Publications de Presse Burundaise, Rohero I Avenue de la JRR N°17 Immeuble le SAVONNIER, Téléphone standard : (257) 22 22 62 32, Fax :(257) 22 22 58 94, email: pressequotidienne@yahoo.fr

Economie, Sciences, Education/formation

COMMUNE GIHOGAZI> Culture du haricot

Les agriculteurs attendent une  bonne récolte

Dans différentes  régions du pays, les cultures de la saison culturale B commencent à murir. Il en est de même  en commune Gihogazi de la province de Karusi. Là-bas, le haricot y est beaucoup cultivé. En s’approchant des agriculteurs de cette localité,  ces derniers signalent qu’ils  espèrent  une bonne récolte si le climat reste favorable dans ces derniers jours de la saison des pluies.
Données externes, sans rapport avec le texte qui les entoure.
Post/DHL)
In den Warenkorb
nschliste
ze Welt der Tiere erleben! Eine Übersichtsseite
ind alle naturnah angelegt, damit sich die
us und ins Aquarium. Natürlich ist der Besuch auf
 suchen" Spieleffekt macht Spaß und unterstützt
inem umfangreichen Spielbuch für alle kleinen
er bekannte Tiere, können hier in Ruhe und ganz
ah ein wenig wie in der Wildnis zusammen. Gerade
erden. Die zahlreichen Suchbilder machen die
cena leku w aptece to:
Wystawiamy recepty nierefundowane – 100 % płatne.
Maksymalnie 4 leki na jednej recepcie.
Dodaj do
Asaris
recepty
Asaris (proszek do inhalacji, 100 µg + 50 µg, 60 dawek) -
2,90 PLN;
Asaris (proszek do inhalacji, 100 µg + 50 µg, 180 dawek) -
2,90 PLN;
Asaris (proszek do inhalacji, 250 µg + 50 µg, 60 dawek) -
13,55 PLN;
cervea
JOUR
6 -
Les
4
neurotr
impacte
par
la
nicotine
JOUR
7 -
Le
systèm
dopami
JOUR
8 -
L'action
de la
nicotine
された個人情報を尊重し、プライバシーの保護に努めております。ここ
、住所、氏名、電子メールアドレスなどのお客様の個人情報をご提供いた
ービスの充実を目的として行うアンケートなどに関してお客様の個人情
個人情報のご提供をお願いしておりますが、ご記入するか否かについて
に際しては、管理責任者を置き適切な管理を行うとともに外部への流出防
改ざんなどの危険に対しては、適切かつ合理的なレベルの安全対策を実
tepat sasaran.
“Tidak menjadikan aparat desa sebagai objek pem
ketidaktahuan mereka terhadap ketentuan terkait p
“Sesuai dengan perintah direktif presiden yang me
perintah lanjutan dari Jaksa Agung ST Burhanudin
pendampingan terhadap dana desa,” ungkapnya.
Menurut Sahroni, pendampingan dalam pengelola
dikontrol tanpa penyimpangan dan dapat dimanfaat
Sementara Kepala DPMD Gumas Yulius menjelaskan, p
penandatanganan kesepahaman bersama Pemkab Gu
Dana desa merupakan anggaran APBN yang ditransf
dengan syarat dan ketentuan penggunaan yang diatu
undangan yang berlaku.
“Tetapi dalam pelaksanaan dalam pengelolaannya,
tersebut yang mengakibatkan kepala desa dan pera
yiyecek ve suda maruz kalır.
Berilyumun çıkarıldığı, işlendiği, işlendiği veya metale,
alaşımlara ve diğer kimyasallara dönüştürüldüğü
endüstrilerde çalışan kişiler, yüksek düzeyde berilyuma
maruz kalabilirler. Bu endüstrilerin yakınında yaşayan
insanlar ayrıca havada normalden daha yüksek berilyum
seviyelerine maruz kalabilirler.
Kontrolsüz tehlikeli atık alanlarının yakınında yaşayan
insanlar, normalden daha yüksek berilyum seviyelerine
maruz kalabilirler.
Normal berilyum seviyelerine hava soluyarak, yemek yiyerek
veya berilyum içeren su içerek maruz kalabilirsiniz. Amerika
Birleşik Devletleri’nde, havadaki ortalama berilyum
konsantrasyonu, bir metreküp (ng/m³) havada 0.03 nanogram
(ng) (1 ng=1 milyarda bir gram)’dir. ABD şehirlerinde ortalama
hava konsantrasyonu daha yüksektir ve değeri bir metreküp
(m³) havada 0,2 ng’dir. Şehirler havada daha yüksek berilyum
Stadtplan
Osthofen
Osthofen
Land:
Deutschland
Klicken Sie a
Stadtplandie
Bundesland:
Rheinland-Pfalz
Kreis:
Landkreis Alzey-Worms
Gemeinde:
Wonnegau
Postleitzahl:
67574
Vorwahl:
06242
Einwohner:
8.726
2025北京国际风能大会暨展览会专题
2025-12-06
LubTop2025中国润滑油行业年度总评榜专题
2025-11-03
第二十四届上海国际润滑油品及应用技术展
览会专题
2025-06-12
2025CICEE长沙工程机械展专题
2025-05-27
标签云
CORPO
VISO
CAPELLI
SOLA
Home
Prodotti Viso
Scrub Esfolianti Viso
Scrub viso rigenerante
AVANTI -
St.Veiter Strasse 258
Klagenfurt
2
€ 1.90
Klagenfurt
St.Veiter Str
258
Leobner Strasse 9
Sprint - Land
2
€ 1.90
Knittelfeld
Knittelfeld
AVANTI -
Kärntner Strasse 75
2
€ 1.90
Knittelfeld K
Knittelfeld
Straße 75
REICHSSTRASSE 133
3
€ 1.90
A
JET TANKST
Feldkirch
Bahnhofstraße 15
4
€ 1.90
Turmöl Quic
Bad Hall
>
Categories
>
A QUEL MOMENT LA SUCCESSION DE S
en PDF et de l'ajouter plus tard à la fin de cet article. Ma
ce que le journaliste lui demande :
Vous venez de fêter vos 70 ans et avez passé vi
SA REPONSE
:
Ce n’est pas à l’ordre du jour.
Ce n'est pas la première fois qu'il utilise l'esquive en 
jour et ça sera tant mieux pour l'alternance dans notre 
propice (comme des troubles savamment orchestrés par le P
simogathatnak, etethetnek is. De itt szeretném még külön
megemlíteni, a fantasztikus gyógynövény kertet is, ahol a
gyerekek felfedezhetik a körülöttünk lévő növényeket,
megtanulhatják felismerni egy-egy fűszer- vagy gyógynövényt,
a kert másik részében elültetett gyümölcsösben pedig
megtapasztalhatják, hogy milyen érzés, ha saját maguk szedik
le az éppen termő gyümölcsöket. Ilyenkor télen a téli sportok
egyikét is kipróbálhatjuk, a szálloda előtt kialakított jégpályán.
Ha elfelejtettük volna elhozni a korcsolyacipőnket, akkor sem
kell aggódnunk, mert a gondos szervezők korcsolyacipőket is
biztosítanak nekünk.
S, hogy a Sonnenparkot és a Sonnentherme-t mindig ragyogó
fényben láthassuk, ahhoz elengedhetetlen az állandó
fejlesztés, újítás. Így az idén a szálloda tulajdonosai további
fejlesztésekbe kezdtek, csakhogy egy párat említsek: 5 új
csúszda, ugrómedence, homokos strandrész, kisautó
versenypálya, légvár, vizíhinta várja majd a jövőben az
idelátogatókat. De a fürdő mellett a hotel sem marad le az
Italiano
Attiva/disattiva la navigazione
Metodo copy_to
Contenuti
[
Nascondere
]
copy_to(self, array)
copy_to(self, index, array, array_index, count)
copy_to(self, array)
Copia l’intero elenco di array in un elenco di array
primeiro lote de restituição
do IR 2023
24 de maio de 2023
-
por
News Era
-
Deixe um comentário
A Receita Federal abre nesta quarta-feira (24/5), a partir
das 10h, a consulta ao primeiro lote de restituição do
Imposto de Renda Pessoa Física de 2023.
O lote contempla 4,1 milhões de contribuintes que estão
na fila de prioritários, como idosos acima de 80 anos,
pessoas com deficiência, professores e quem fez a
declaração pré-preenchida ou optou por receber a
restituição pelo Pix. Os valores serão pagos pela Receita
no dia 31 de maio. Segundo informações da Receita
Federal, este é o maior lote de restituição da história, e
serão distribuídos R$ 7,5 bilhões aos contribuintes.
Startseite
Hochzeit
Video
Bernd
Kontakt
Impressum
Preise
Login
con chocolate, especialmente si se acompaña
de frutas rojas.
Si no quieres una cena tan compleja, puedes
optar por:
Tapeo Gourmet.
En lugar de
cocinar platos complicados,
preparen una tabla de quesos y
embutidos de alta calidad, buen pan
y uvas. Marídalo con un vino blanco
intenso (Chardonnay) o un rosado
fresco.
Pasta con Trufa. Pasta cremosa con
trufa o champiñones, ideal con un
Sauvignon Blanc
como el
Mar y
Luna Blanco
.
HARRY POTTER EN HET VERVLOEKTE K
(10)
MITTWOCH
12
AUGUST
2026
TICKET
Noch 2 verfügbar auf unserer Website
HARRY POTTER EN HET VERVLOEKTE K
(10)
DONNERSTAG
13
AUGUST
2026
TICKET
La commune Gihogazi  est  située dans la région naturelle du Kirimiro. On y  cultive beaucoup de haricot pendant la saison culturale B contrairement aux autres saisons. De passage sur différentes collines de cette commune, on observe des champs de haricot partout, dont certains commencent à être prêts pour la récolte.  La rédaction du quotidien « Le Renouveau »  s’est  alors entretenue avec certains agriculteurs à propos de la récolte attendue. Ces  derniers font savoir que si le  climat ne change pas, la récolte du haricot sera considérablement bonne.Sur la colline Bihembe la plupart des champs atteignent la maturité même si on y observe d’autres qui nécessitent au moins deux ou trois semaines pour que l’on puisse récolter. Les agriculteurs  rencontrés dans cette localité signalent qu’ils  attendent une bonne récolte si la saison des pluies se prolonge un peu.  Filbert  Bizimana, agriculteur de cette  localité,  signale que même si la majorité de ses champs de haricots atteignent  la maturité,  il y en a  d’autres qui ont encore besoin de pluie.  Il précise que malgré tout, il attend  une bonne récolte. Ce souhait de  prolongation de la pluie pour avoir une meilleure récolte n’est pas partagé par les agriculteurs de la colline Nyamiyaga. Dans cette dernière localité, on cultive beaucoup le haricot grimpant communément appelé « ibiremberwa » et celui appelé « ibinini ».  Comme le précisent les agriculteurs  de cette colline, ce type de haricot mûrit vite  et résiste au soleil. Vous saurez que dans cette région, le haricot est considéré comme aliment de base. Les habitants signalent  alors qu’ils vont bientôt pousser un ouf de soulagement du fait qu’ils n’achèteront plus  le haricot.